ビオチンと皮膚疾患
アトピー性皮膚炎
アトピー性皮膚炎は肌が乾燥して刺激に対して弱くなるため発生している場合と、アレルギー反応でかゆみと皮膚炎が生じる場合がります。アトピー性皮膚炎の症状がかゆくてひっかいてしまうと、二次感染によってびらんや出血を起こし、肌がただれてボロボロになってしまいます。
アトピー性皮膚炎は、肌のバリア機能がすくなく、角質層にある細胞間脂質のセラミドが低下していることも原因として考えられています。アトピー性皮膚炎の人は、セラミド量が健康な人に比べて少なく、肌のバリア機能が弱くて、刺激に反応しやすくなり、かゆみや炎症を引き起こします。
健康な肌であれば、セラミドがたくさんあるので肌のバリア機能が働き肌を守ってくれますが、アトピー性皮膚炎の肌だとセラミドが少なく、有害物質が皮膚から浸入してかゆみや炎症を引き起こして、悪循環を繰り返します。
アトピー性皮膚炎の人にセラミドが少ないのは、遺伝などが関係しているいるとされていますが、ビオチンの分泌も少ないと考えられています。アトピー性皮膚炎の治療で一般的な、ステロイド剤とビオチンは非常に似た働きがあり、肌の炎症を鎮めて、肌の再生を促します。

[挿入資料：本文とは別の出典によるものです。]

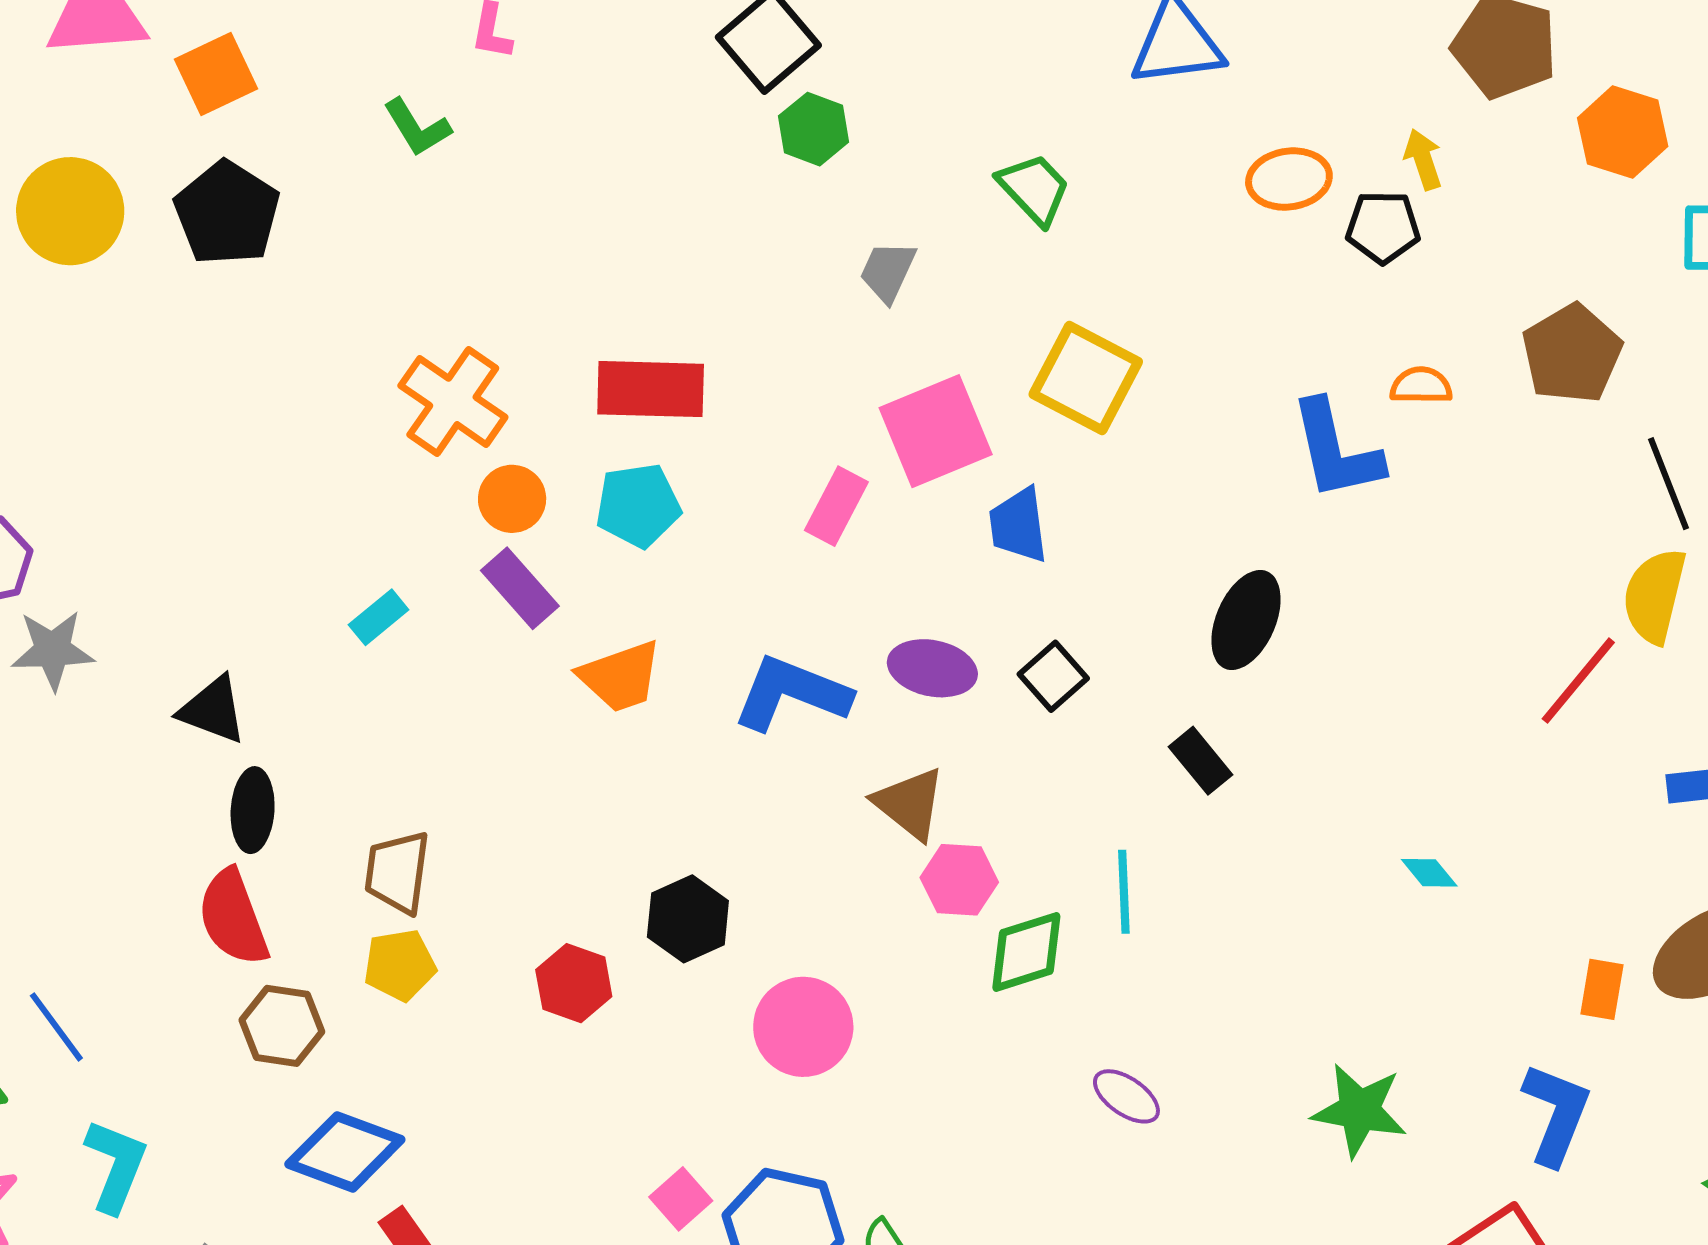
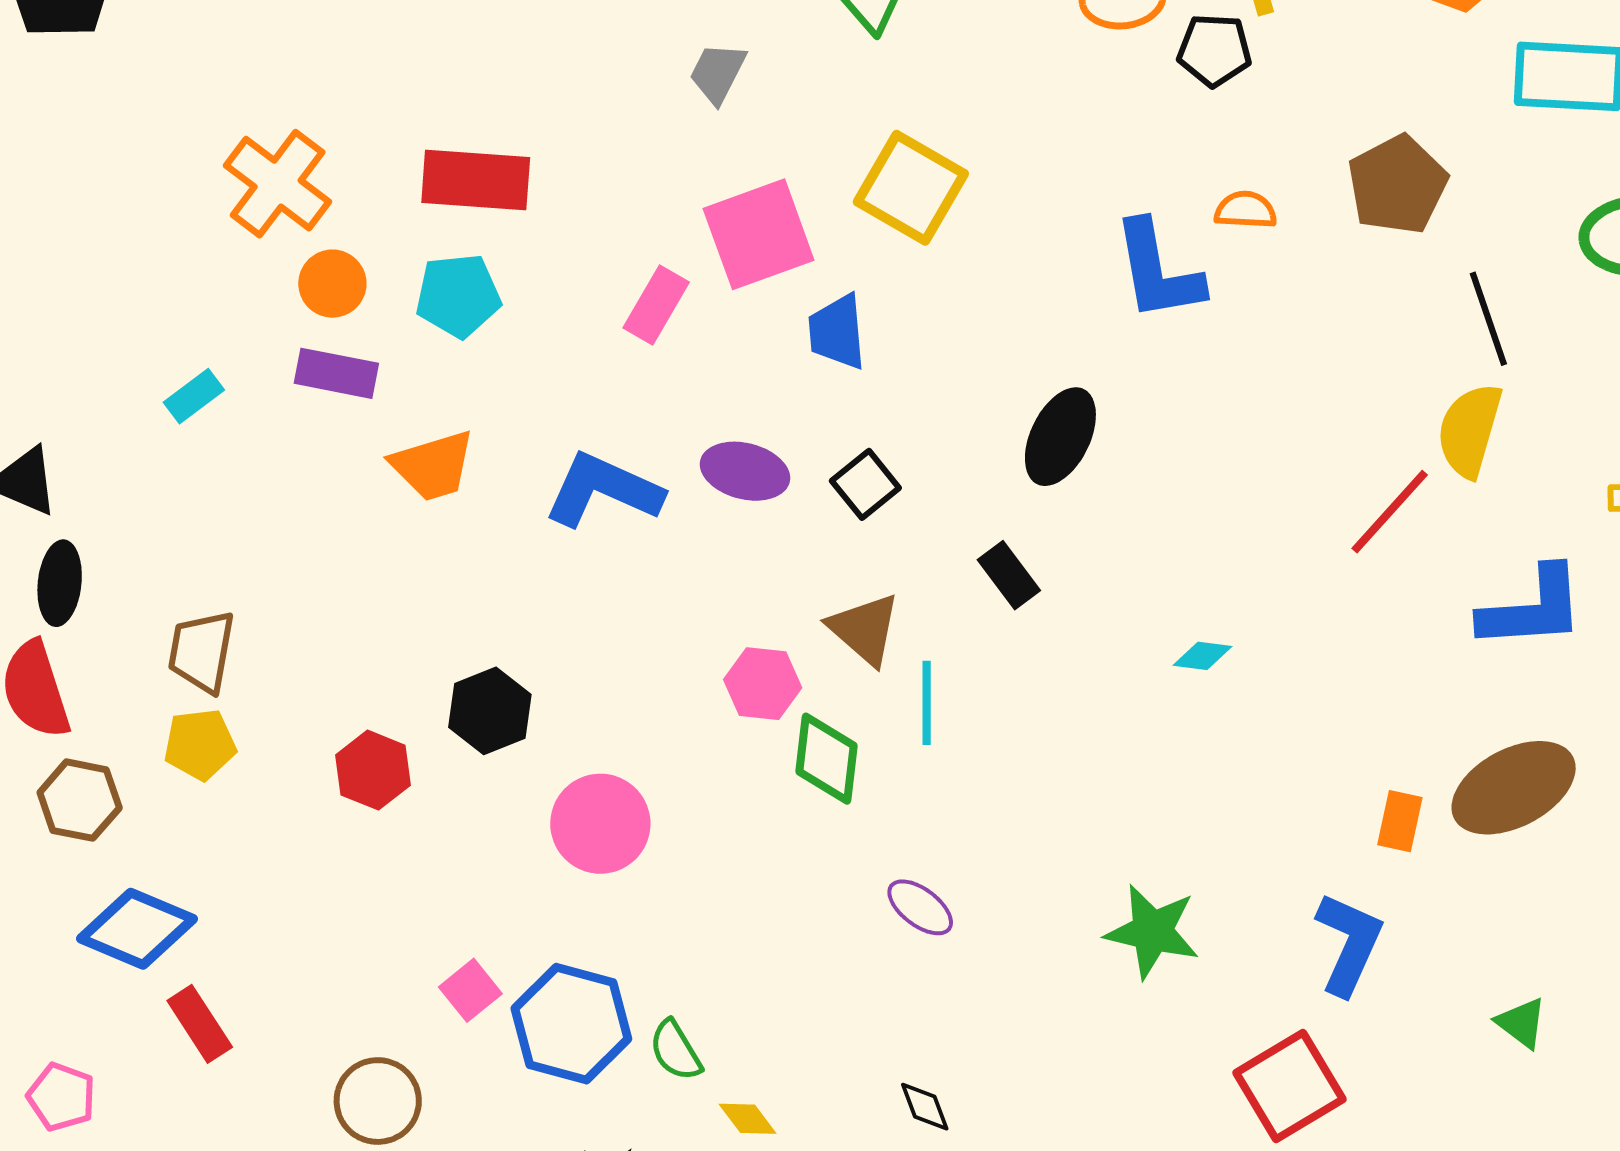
purple rectangle: (520, 588) -> (336, 373), turned -40
brown triangle: (910, 804) -> (864, 629), moved
cyan diamond: (1429, 873) -> (1203, 656), moved, turned -46
green diamond: (1026, 952) -> (827, 759), turned -68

しかし、ステロイドには、ステロイドリバウンドと言われる、ホルモンの異常が発生することがあり、ステロイドに反応して炎症が酷くなったり、ステロイドをやめると症状が悪化するといった反応が見られます。
ビオチンはビタミンの仲間なので、ステロイドとほぼ同じような働きをするにもかかわらず、副作用は全く起きないというメリットがあり注目されています。